----- SOURCE MATERIAL

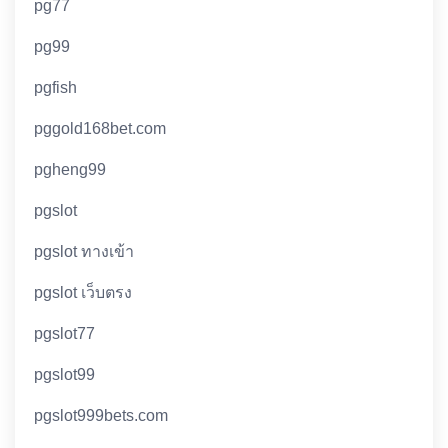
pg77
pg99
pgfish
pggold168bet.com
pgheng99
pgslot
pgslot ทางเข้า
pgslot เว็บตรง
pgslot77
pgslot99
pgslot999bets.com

----------

Rewrite every line of text in the records above as a numbered list. Skip blank lines and leave out the pictures.

RESULT OF THIS EXERCISE:
1. pg77
2. pg99
3. pgfish
4. pggold168bet.com
5. pgheng99
6. pgslot
7. pgslot ทางเข้า
8. pgslot เว็บตรง
9. pgslot77
10. pgslot99
11. pgslot999bets.com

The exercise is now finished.